Aralarında en çok açık ara İsmail’i beğendim. Bu genç çocuk, Fenerbahçe’de beğenerek takip ettiğim Gökhan Gönül’ün sol bek versiyonu hissi uyandırdı. Çok hızlı ileri çıkıp, çok hızlı geri dönüyor. Çok fazla top kapıyor, eğer Serdar Özkan yerine ‘topları ezmeyen’ bir partneri olsaydı, her pozisyon potansiyel atak olurdu. Tello ile çok daha iyi bir ikili olacağına inanıyorum. Verilen bonservis ücreti çok anormal olsa da, İsmail’in geleceğin yıldızlarından olacağına , milli takımın değişmez sol beki olacağına inancım tam.
1 numaralı hayal kırıklığım ise Ferrari oldu. Stoper mevkii, en zor alışılan pozisyonlardan biridir, kabul ediyorum ama maçta uzaylı gibiydi. Inanılmaz tutuktu, Catania hücum hattına çok fazla pozisyon verdi, gol de onun kendi adamını kaçırmasından geldi. Aklı TV yıldızı sevgilisinde kalmış diye düşünmedim değil (!) Ferrari uzun yıllar Serie A’da görev yapmış, tecrübeli bir stoper, uyum sorununu aşarsa Beşiktaş’a yararlı olacağına inanıyorum, ancak şu anki görüntü pek iç açıcı değildi.
Fink ve Erhan Güven, parlayan yıldızlar görüntüsü vermeseler de, sırıtmadılar, ama kesinlikle doğru yerlere yapılmış transferler.
Takımda hala bir 10 numara sıkıntısı ve tek forvet oynama kaynaklı hücum eksikliği var. Delgado’nun geri döneceği ya da Beşiktaş’a bir fayda sağlayacağı yok, bunu yıllardır görmeyen gözler bile artık anladı. Yusuf ne kadar yararlı olursa olsun, Şampiyonlar Ligi’ne 90 dakikayı çıkaramayacak 34 yaşında bir oyuncu ile girmek büyük risk. Bu nedenle Beşiktaş’ın mutlaka oyunu yönlendirecek, takımın oyun içindeki lideri olacak bir ‘10 numara’ya ihtiyacı var. Delgado’nun sözleşmesini askıya alacağımıza zararı neyse karşılayıp göndersek, benim için mutlulukların en büyügü olacak. Hücum eksikliği de Holosko-Nihat ve Bobo’nun en az ikisinin oynamasıyla çözülecektir. Elbette ki bu takımın gollerini Uğur İnceman atmayacak.

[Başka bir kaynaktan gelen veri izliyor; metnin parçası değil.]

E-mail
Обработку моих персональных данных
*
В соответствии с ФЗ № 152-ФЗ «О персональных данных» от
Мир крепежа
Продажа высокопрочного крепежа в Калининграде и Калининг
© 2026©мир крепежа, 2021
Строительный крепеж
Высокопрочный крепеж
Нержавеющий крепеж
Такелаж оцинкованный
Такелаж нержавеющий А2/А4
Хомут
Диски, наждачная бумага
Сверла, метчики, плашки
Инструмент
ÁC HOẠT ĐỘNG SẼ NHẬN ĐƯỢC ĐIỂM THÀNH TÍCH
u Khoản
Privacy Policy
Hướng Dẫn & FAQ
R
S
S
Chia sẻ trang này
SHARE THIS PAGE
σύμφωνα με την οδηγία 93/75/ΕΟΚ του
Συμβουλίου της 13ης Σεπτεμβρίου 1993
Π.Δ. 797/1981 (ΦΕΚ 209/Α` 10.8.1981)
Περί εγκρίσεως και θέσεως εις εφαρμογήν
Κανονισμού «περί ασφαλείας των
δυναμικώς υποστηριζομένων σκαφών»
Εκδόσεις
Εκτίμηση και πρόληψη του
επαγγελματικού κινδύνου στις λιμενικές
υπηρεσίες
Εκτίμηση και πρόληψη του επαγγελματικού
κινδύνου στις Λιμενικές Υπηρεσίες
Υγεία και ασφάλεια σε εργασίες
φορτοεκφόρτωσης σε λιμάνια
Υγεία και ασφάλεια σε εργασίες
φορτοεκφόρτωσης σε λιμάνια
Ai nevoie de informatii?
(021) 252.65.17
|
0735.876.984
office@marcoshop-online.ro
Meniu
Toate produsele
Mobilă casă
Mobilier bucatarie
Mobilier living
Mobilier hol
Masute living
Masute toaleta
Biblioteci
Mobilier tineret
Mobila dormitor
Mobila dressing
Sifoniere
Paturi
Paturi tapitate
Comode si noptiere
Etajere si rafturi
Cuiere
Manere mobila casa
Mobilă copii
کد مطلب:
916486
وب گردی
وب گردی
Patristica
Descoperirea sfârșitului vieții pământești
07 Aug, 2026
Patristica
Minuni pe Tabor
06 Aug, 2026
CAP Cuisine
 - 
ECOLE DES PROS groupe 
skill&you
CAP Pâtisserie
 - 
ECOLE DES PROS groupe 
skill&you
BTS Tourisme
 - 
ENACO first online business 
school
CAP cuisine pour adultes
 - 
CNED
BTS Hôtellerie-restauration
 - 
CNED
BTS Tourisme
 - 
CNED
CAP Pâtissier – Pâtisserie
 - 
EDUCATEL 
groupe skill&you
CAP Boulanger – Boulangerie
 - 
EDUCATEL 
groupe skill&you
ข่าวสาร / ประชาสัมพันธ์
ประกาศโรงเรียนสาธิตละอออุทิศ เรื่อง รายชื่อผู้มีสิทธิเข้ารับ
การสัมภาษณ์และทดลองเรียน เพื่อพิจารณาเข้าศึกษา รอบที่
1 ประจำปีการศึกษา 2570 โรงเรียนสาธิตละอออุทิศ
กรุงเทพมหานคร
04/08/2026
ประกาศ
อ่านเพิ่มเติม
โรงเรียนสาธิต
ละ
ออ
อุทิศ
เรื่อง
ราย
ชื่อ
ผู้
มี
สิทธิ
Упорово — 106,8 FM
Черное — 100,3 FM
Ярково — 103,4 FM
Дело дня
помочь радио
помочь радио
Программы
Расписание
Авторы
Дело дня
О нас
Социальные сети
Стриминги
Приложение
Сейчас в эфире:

Transferlerle ilgili soru işaretlerim olsa da, geleceğe dair ümitliyim. Her yeni başlayan macera heyecan doludur, biz de çifte kupanın verdiği gururla bu sene lige daha bir heyecanlı ve umutlu giriyoruz. Ama lig kadar, hatta ligden de önemlisi, Şampiyonlar Ligi’dir. Beşiktaş 8-0’dan sonra Avrupa’da dalga geçilen bir ekip oldu, bundan kurtulması için bu sene en azından gruplardan çıkması ve adından söz ettirmesi şart. Tüm Beşiktaşlılar’ın beklentisi, özlenen Avrupa başarısıdır.